:: TESTO DI PARTENZA ::

La maggior parte dei numerosi sistemi della stazione produce calore in eccesso, che deve essere trasferito dalla ISS al vuoto dello spazio, in modo da avere un controllo termico e mantenere i componenti a temperature accettabili.
Per ottenere l’eliminazione del calore in eccesso è necessario un sistema di controllo termico attivo:
L’Active Thermal Control System (ATCS)
L’ATCS è costituito fondamentalmente da tre sistemi.
Quello interno, chiamato Internal Active Thermal Control System (IATCS)
Quello esterno, chiamato External Active Thermal Control System (EATCS),
Quello per il controllo termico delle sezioni del truss dedicate alla produzione di energia grazie ai pannelli solari, chiamato PhotoVoltaic Thermal Control System (PVTCS)
Ultima cosa prima di iniziare, i moduli che si avvalgono di questi sistemi sono solo quelli lato USOS (lato della ISS gestito da NASA). I moduli del lato ROS (quello gestito da Roscomos) hanno un sistema “completo” che è integrato direttamente nei due moduli principali Zarya e Zvezda.
Internal Active Thermal Control System: IATCS
l’IATCS è un sistema a circuito chiuso che fornisce un flusso costante di refrigerante per mantenere ad una temperatura adeguata le apparecchiature, i rack per esperimenti e l’avionica di bordo.
Ci sono due loop indipendenti, un loop a bassa temperatura (LTL) e uno
a temperatura moderata (MTL).
fonte immagine NASA
Quello rappresentato nella immagine sopra, è il circuito interno al modulo Node-2. Essendo appunto un sistema che opera direttamente all’interno di un modulo abitato, il liquido refrigerante usato è semplicemente acqua. Viene ovviamente usata per scongiurare eventuali problemi all’equipaggio in caso di perdita, ma comunque deve essere tenuta sotto controllo. Essendo acqua in un circuito chiuso, ci stà che si sviluppino batteri all’interno (che possono anche degradare le performances del sistema)

:::
:: DATI FORNITI ::

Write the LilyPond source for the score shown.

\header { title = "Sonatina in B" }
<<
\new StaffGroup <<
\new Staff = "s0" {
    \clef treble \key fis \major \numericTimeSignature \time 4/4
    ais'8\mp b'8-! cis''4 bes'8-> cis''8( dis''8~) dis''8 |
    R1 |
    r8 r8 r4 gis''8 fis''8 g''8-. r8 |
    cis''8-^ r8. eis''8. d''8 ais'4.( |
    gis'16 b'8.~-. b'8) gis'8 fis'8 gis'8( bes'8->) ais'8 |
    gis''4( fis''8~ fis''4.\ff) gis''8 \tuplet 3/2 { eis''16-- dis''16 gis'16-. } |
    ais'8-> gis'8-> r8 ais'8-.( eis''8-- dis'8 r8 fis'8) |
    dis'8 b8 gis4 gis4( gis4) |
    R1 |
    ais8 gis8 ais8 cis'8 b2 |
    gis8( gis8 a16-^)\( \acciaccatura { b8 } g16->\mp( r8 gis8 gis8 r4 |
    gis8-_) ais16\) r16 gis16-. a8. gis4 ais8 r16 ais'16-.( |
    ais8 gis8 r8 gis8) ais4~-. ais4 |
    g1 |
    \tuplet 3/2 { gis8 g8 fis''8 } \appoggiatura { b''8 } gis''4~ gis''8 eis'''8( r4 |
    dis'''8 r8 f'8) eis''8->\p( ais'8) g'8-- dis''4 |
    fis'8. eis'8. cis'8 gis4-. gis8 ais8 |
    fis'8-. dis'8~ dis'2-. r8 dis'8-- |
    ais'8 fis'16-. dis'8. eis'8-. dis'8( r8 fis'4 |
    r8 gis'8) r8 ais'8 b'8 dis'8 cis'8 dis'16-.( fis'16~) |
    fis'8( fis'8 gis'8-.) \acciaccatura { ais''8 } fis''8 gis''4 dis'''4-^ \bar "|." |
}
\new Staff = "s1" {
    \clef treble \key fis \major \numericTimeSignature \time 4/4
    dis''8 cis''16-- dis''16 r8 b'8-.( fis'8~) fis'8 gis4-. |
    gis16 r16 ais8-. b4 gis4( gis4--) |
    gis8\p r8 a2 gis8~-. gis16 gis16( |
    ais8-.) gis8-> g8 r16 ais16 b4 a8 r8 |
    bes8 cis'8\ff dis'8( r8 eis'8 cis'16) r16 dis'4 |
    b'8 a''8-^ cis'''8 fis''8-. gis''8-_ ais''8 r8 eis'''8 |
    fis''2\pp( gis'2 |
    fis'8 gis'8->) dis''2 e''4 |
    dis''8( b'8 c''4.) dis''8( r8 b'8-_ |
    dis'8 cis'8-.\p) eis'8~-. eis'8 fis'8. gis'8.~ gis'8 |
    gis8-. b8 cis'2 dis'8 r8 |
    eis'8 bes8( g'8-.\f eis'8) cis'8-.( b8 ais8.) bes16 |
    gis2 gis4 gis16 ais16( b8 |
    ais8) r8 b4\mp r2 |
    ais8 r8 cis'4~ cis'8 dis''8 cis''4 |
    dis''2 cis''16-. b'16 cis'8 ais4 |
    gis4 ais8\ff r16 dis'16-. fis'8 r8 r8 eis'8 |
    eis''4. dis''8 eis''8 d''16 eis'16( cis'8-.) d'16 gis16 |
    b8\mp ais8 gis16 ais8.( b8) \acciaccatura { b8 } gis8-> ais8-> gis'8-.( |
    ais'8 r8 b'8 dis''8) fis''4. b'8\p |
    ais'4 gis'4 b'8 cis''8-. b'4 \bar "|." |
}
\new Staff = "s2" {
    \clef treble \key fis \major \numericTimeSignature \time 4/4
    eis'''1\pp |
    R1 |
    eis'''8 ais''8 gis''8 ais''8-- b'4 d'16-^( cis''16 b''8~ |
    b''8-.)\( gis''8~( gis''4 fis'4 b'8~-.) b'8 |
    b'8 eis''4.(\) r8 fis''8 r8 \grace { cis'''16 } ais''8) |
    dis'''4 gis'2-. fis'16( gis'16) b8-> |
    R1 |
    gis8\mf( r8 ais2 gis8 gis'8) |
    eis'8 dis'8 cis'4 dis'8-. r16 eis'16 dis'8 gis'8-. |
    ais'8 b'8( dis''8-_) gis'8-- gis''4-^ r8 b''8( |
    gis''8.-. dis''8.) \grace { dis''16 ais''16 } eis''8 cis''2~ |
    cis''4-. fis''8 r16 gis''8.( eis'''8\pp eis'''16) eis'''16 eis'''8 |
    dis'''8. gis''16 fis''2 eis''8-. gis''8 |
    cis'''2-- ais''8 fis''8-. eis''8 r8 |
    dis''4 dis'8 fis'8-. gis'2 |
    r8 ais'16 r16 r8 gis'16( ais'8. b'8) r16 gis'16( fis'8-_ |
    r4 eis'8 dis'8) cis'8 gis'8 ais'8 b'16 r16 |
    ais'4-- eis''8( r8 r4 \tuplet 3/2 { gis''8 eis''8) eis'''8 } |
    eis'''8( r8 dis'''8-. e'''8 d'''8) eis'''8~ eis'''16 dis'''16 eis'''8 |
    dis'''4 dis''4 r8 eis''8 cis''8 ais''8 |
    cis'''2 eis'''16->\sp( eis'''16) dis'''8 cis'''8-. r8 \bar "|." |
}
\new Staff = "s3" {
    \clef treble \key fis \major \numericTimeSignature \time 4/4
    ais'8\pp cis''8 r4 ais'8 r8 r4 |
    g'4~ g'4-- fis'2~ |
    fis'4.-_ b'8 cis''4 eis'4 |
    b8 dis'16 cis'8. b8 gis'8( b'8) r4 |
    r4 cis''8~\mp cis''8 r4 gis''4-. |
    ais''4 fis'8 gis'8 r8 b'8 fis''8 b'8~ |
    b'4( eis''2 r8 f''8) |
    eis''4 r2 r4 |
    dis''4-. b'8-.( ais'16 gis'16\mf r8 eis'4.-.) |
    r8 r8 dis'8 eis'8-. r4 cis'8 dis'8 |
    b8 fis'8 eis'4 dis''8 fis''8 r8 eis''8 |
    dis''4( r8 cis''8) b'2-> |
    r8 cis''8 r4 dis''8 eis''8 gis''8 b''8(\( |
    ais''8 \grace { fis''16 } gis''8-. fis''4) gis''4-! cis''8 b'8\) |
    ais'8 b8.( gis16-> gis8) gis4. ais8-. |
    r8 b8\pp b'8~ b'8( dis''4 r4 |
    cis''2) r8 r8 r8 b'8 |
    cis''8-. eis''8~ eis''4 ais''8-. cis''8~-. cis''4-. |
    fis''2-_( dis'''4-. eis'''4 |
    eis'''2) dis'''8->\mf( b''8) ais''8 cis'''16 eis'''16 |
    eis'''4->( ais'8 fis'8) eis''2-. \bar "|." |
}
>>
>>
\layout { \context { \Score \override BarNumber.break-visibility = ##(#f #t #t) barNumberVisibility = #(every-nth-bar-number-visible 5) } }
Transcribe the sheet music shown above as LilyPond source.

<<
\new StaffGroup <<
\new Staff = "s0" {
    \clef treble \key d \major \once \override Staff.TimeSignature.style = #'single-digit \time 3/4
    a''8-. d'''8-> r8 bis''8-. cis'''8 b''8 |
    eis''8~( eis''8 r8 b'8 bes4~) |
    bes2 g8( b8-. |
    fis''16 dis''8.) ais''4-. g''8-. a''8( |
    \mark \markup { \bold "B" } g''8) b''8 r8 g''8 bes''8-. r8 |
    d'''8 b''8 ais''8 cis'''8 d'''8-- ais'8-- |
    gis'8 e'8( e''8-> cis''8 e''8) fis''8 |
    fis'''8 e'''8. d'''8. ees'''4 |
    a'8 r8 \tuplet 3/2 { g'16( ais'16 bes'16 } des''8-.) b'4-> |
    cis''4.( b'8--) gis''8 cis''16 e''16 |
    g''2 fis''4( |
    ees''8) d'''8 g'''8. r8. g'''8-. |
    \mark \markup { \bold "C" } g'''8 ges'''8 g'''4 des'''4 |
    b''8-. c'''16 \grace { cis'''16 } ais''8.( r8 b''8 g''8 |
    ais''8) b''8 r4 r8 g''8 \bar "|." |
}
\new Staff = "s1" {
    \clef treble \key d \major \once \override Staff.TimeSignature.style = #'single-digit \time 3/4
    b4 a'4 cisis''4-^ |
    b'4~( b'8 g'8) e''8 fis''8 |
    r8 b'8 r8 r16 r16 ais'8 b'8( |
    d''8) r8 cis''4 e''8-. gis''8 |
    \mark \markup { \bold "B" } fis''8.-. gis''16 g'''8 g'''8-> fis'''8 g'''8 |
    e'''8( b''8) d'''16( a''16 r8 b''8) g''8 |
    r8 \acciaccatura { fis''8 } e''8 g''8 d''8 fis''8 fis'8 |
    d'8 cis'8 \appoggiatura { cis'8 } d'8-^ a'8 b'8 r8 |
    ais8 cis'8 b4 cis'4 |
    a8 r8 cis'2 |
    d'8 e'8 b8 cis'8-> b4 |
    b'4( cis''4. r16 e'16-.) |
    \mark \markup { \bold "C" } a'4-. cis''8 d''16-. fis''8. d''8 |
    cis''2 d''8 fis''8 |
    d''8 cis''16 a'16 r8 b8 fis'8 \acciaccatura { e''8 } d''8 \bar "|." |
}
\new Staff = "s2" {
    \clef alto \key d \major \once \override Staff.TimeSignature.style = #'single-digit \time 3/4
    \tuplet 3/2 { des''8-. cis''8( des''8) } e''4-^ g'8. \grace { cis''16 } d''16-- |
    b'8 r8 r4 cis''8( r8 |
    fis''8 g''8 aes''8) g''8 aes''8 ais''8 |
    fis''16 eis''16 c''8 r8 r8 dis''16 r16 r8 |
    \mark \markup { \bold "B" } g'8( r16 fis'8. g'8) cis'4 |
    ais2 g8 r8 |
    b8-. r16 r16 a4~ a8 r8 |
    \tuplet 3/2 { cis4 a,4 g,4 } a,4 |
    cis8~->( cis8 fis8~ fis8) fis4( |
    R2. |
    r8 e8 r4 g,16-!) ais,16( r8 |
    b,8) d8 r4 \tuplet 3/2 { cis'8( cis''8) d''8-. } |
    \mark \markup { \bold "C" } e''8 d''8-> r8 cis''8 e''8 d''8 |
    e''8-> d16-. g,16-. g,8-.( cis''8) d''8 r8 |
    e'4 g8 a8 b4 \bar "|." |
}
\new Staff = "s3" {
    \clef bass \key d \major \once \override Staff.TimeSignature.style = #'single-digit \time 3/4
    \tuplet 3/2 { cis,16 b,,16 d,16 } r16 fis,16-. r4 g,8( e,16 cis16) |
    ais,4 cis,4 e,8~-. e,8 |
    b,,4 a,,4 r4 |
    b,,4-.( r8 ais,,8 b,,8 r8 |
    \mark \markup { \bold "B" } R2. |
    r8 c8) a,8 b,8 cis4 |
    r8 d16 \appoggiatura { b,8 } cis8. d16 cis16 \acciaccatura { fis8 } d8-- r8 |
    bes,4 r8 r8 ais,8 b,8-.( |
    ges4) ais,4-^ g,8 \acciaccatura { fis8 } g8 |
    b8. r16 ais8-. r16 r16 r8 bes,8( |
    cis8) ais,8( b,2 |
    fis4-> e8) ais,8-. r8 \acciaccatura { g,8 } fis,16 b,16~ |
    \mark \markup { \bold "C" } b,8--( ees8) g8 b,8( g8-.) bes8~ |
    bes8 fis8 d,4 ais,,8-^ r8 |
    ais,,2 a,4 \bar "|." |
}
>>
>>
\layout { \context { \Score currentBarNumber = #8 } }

:::

__ESERCIZI__
[1] Stampa il passo del testo sul controllo termico della ISS a partire da "L’ATCS è costituito" e fino a "l’avionica di bordo.".
[2] Secondo il testo sul controllo termico della ISS, quale liquido refrigerante si usa nel circuito interno al modulo Node-2?

__SOLUZIONI__
[1]
L’ATCS è costituito fondamentalmente da tre sistemi.
Quello interno, chiamato Internal Active Thermal Control System (IATCS)
Quello esterno, chiamato External Active Thermal Control System (EATCS),
Quello per il controllo termico delle sezioni del truss dedicate alla produzione di energia grazie ai pannelli solari, chiamato PhotoVoltaic Thermal Control System (PVTCS)
Ultima cosa prima di iniziare, i moduli che si avvalgono di questi sistemi sono solo quelli lato USOS (lato della ISS gestito da NASA). I moduli del lato ROS (quello gestito da Roscomos) hanno un sistema “completo” che è integrato direttamente nei due moduli principali Zarya e Zvezda.
Internal Active Thermal Control System: IATCS
l’IATCS è un sistema a circuito chiuso che fornisce un flusso costante di refrigerante per mantenere ad una temperatura adeguata le apparecchiature, i rack per esperimenti e l’avionica di bordo.

[2] Semplicemente acqua.